After you analyzed the overall economy then analyze firms individually. You should analyze factors that give the firm a competitive advantage in its sector such as management experience, history of performance, growth potential, low cost producer, and etc.

Some expressions of Stock Fundamental Analysis

For beginning I describe some stock fundamental analysis expressions that are more important:

#1- EPS: (Earnings Per Share)

The portion of a company’s profit allocated to each outstanding share of common stock. The amount is computed by dividing net earnings by the number of outstanding shares of common stock. For example, a corporation that earned \$10 million last year and has 10 million shares outstanding would report earnings per share of \$1.

#2- P/E Ratio: (Price/EPS)

Also called its “earnings multiple”, Price of a stock divided by its earnings per share. The P/E ratio may either use the reported earnings from the latest year or employ an analyst’s forecast of next year’s earnings. P/E gives fundamentalist investors an idea of how much they are paying for a company’s earning power.

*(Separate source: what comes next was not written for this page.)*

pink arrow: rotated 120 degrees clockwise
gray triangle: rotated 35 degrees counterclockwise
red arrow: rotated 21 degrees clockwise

An important notice here is that the P/E ratio is ultimately not an objective measure; a high P/E ratio might show an overvalued stock, or it might reflect a company with high potential for growth.

#3- Dividend

Dividend is an amount of the profits that a company pays to people who own shares in the company. When a company earns a profit, some of this money is typically reinvested in the business and called retained earnings, and some of it can be paid to its shareholders as a dividend.

#4- Book Value

The book value of an asset or group of assets is sometimes the price at which they were originally acquired ( historic cost ), in many cases equal to purchase price.

#5- Growth Stocks

Growth Stocks in finance, are stocks that appreciate in value and yield a high return on equity (ROE). Analysts compute ROE by taking the company’s net income and dividing it by the company’s equity. To be classified as a growth stock, analysts expect to see at least 15 percent ROE.

Why Fundamental Analysis is needed?

One of defects in Technical Analysis is that it’s a little slow.

It means that the increasing trend of a stock started before, but after some tardiness (maybe after some days) signals of purchase appear in Technical Analysis method. Or for example on the ground of news that company publishes, you could distinguish decreasing trend of stock is starting (with Fundamental Analysis) but decreasing trend’s signals appear with some tardiness in Technical Analysis.

In Technical Analysis, with notice to the past of stock you could forecast its future.

Suppose that a new company who enter in the stock market, There is no past to help us to forecast its future, so you should get helps from Fundamental Analysis.

Sometimes, you find a stock in the stock market that it’s good to buy with Technical Factors but when you analyze it with Fundamental Factors you find that the price of this stock is too far from its real value and its price is increased like a bubble and maybe there are some manipulations in the stock.